Фон-Лембке объяснил, что письмо очутилось вчера в швейцарской, когда там никого не было.

— Так вы как же думаете? — спросил чуть не грубо Пётр Степанович.

— Я бы предположил, что это анонимный пашквиль, в насмешку.

— Вероятнее всего, что так и есть. Вас не надуешь.

— Я главное потому, что так глупо.

— А вы получали здесь ещё какие-нибудь пашквили?

— Получал раза два, анонимные.

— Ну уж, разумеется, не подпишут. Разным слогом? Разных рук?

— Разным слогом и разных рук.

— И шутовские были, как это?

— Да, шутовские, и знаете… очень гадкие.

— Ну коли уж были, так наверно и теперь то же самое.

— А главное потому, что так глупо. Потому что те люди образованные и наверно так глупо не напишут.

— Ну да, ну да.

— А что́, если это и в самом деле кто-нибудь хочет действительно донести?

— Невероятно, — сухо отрезал Пётр Степанович. — Что́ значит телеграмма из третьего отделения и пенсион? Пашквиль очевидный.

— Да, да, — устыдился Лембке.

— Знаете что, оставьте-ка это у меня. Я вам наверно разыщу. Раньше чем тех разыщу.

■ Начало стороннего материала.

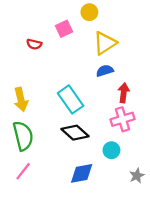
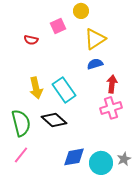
yellow arrow: (21, 99) -> (36, 88), moved
black diamond: (75, 133) -> (54, 120), moved
cyan circle: (111, 150) -> (101, 163), moved, size x1.5

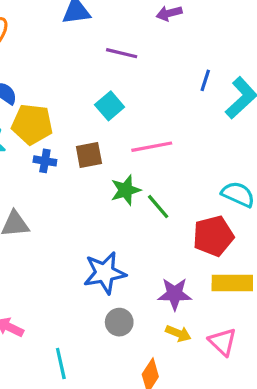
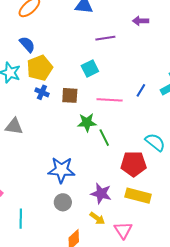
purple line: (122, 53) -> (105, 38), turned -36
blue line: (205, 80) -> (141, 90), moved
yellow pentagon: (32, 124) -> (40, 68), turned 30

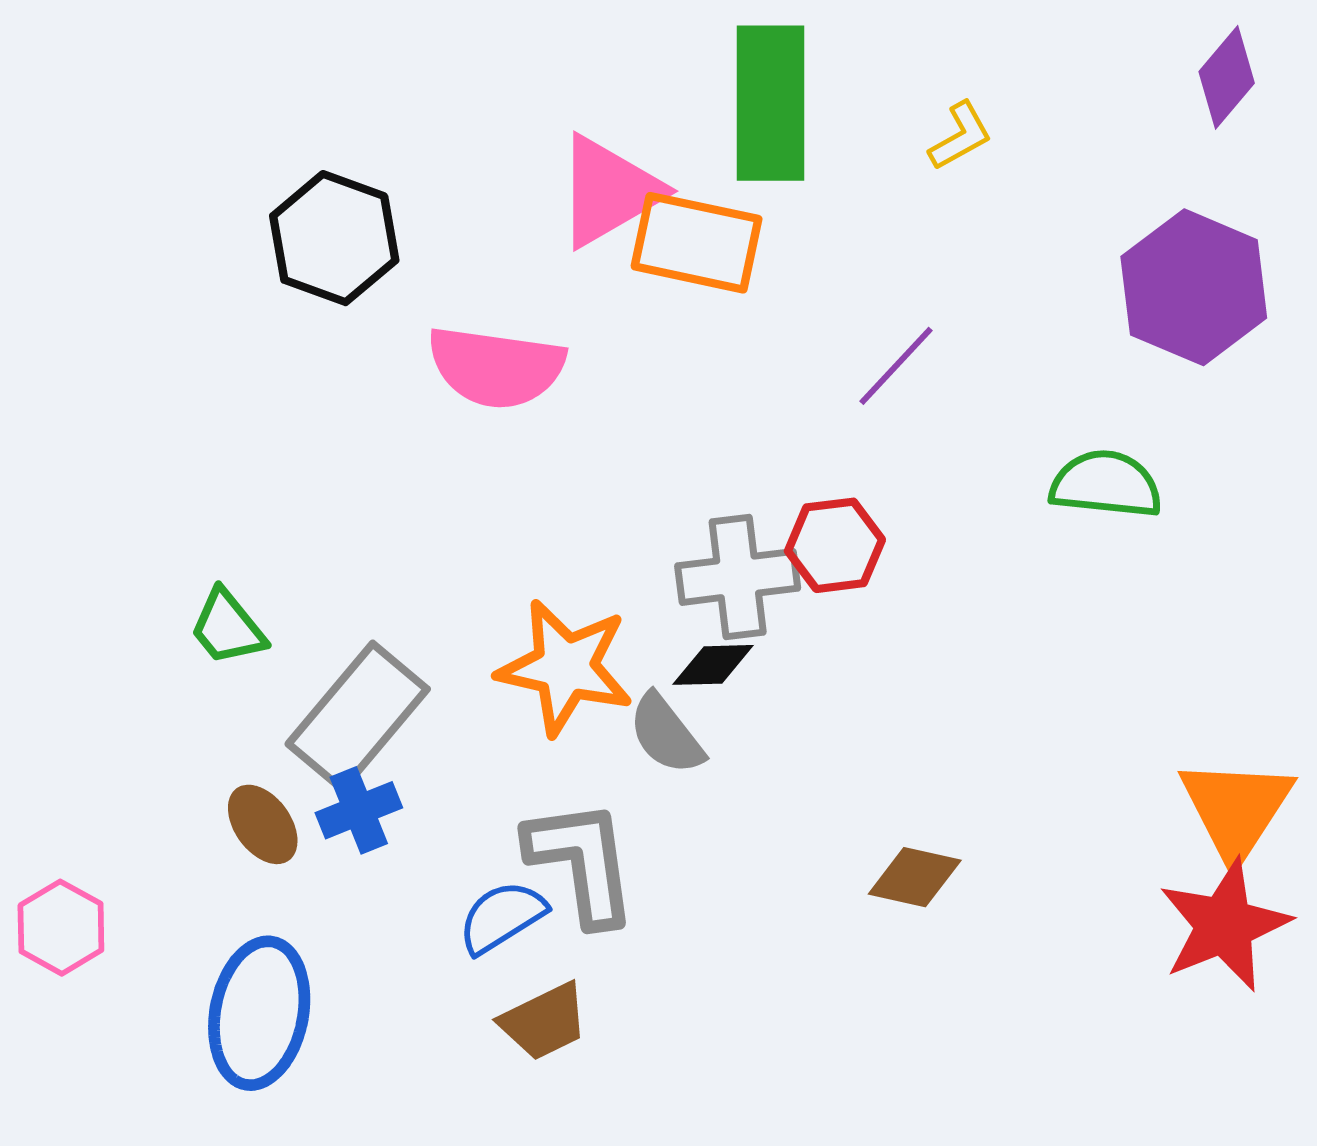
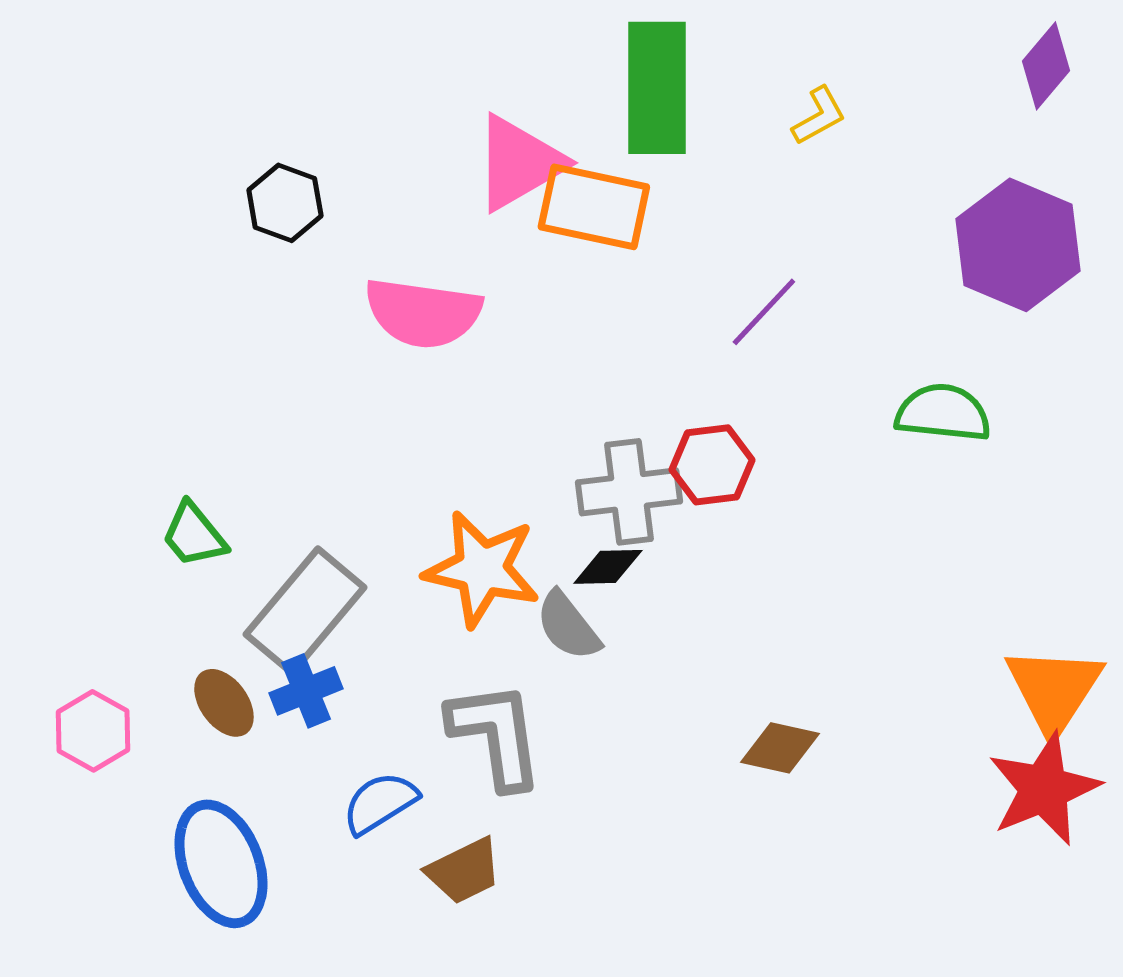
black hexagon: (334, 238) -> (285, 203), size x0.7
blue semicircle: (502, 917) -> (380, 803), moved
pink hexagon: (61, 928) -> (93, 731), moved
blue ellipse: (259, 1013) -> (221, 864), turned -32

— Возьмите, — согласился фон-Лембке, с некоторым, впрочем, колебанием.

— Вы кому-нибудь показывали?

— Нет, как можно, никому.

— То есть Юлии Михайловне?

— Ах, Боже сохрани, и ради Бога не показывайте ей сами! — вскричал Лембке в испуге. — Она будет так потрясена… и рассердится на меня ужасно.

— Да, вам же первому и достанется, скажет, что сами заслужили, коли вам так пишут. Знаем мы женскую логику. Ну, прощайте. Я вам, может, даже дня через три этого сочинителя представлю. Главное, уговор!